US and Egypt seek to repair relationship after NGO row
- Published
Egypt and the United States are working to repair their relations, after one of the most bruising arguments in the many years of this strategic alliance.
It follows the lifting of a travel ban on a number of foreign democracy activists - including seven Americans - who have been accused of receiving illegal foreign funding for their work in Egypt.
The move has provoked recriminations within Egypt, where the prosecution of foreign activists has proved hugely popular with domestic opinion.
The crisis has been growing, since the Egyptian authorities stages a series of raids at the end of December on organisations that work for democracy and human rights in the country.
They include the National Democratic Institute (NDI) and the International Republican Institute (IRI), both of which are closely connected with the US government; Freedom House, an independent human rights organisation based in the US; and other mainly Egyptian human rights groups such as the Arab Centre for the Independence of the Judiciary.
The Egyptian authorities accused the organisations of operating illegally, something they deny. Some officials went much further, accusing them of plotting to spread chaos within Egypt.
Forty-three people were eventually charged in connection with the case - 16 Americans, 16 Egyptians, , as well as Germans, Palestinians, Serbians and Jordanians.
Refuge
What provoked fury in Washington was when the Americans under investigation were refused permission to leave Egypt.
Several of them took refuge inside the US embassy in Cairo, including Sam LaHood, the son of US Transportation Secretary Ray LaHood and the head of the IRI's office in Egypt.
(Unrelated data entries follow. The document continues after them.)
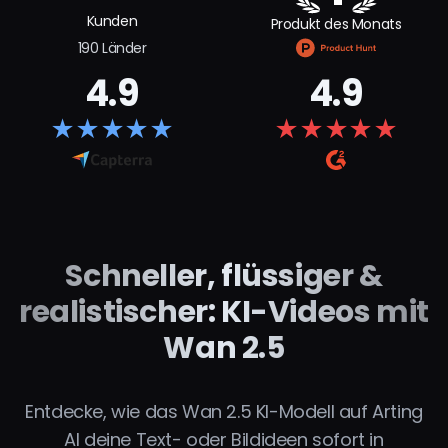
Kunden
Produkt des Monats
190 Länder
4.9
4.9
★
★
★
★
★
★
★
★
★
★
Schneller, flüssiger &
realistischer: KI-Videos mit
Wan 2.5
Entdecke, wie das Wan 2.5 KI-Modell auf Arting
AI deine Text- oder Bildideen sofort in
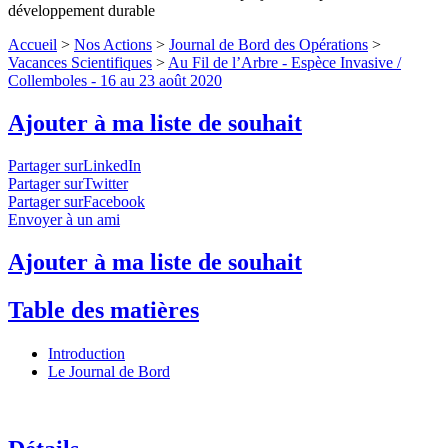
développement durable
Accueil
>
Nos Actions
>
Journal de Bord des Opérations
>
Vacances Scientifiques
>
Au Fil de l’Arbre - Espèce Invasive /
Collemboles - 16 au 23 août 2020
Ajouter à ma liste de souhait
Partager surLinkedIn
Partager surTwitter
Partager surFacebook
Envoyer à un ami
Ajouter à ma liste de souhait
Table des matières
Introduction
Le Journal de Bord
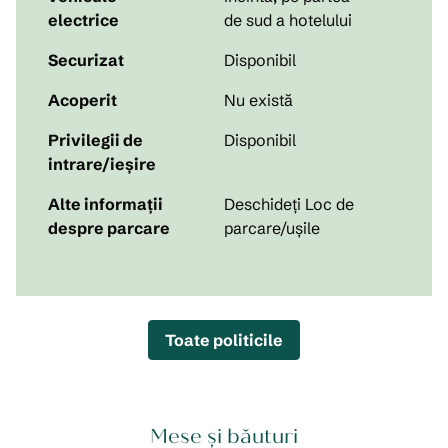
electrice
de sud a hotelului
Securizat
Disponibil
Acoperit
Nu există
Privilegii de
Disponibil
intrare/ieșire
Alte informații
Deschideți Loc de
despre parcare
parcare/ușile
Toate politicile
Mese și băuturi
American officials threatened to cut off the roughly $1.5bn (£941m) in aid paid to Egypt every year. Even more critical for Egypt, negotiations for a vitally-needed IMF loan ground to a halt.
Those discussions now appear to be back on track.
In retrospect, it is not clear which side was blackmailing the other. Did Egypt take up the issue of foreign funding in order to increase pressure for an IMF loan? Or did Washington use the issue the press for the release of its citizens?
International leverage
Amongst all those involved, there is deep scepticism about the motives behind the legal case.
Nancy Okail, who runs the Cairo office of Freedom House - now sealed as a crime scene - accused the Egyptian government of using the issue as a way to silence civil society in the wake of last year's revolution, which forced President Hosni Mubarak to step down.
The minister seen as the driving force behind the legal case, Fayza Abul Naga, almost openly admitted that Egypt was using the issue to increase its international leverage.
"Every country has pressure cards in the political field, Egypt is no exception," she said, according to the state newspaper al-Ahram.
The role of Ms Abul Naga is just one of the issues that has shocked Western and liberal opinion.
Her official title is minister for international co-operation. She is Western-educated and a former top UN official. But she was also one of the few Mubarak-era ministers to hold onto their jobs and now looks to be securing her position by playing the nationalist card.
But what may have shocked some liberals has secured the warm approval of Islamists, including the Muslim Brotherhood and the ultraconservative Salafists, and indeed many ordinary Egyptians.
Antagonism
One Salafist preacher, Mohammad Hassan, used his television show to start a campaign for Egyptians to donate money to replace the American aid under threat.
The problem for the Egyptian government was they they could not afford to continue antagonising Washington for too long.
Egypt is rapidly running out of foreign exchange reserves. The financial shortfall has been created, both by the collapse in business and the tourist trade following the revolution, but also as the long term consequence of an unsustainably high and growing level of public subsidies.
The IMF loan is vital if the country is not to suffer a very severe financial crisis very soon.
So last week, the travel ban on the seven Americans and other foreign citizens was suddenly lifted, and they quickly left the country, though they risk forfeiting bail payments of $332,000 (£208,000) each if convicted in their absence.
Egyptians, who were delighted with this re-assertion of national pride, are now casting around about who to blame. Government officials are busy denying responsibility.
Complaints
The original judges looking after the case stepped down before the travel ban was lifted. There is talk of a parliamentary inquiry, possibly even a vote of no-confidence in the government.
Official complaints are flowing as fast as the spring waters of the Nile. Those in government who pressed the issue forward so enthusiastically may believe they have reaped a whirlwind.
Meanwhile, the case against the foreign-funded organisations rumbles on. New judges are due to take it in hand this week, at an earlier hearing the case was postponed until 26 April.
Despite the rhetoric, the charges facing the NGO workers are fairly bureaucratic.
They are accused of not formally registering their organisations - they say they have done everything required of them - and of receiving illegal payments.
If they are convicted, many lawyers say the worst they should face is a substantial fine. But the activists are worried about the consequences as the international spotlight moving away from their case.
It is the latest reminder of the tangled state of Egyptian politics a year after the revolution.
The liberals who led the fight in Cairo's Tahrir Square can sound like a small minority, in the new and noisy political scene.
And Egypt's old international allies have been warned - this country can no longer be taken for granted.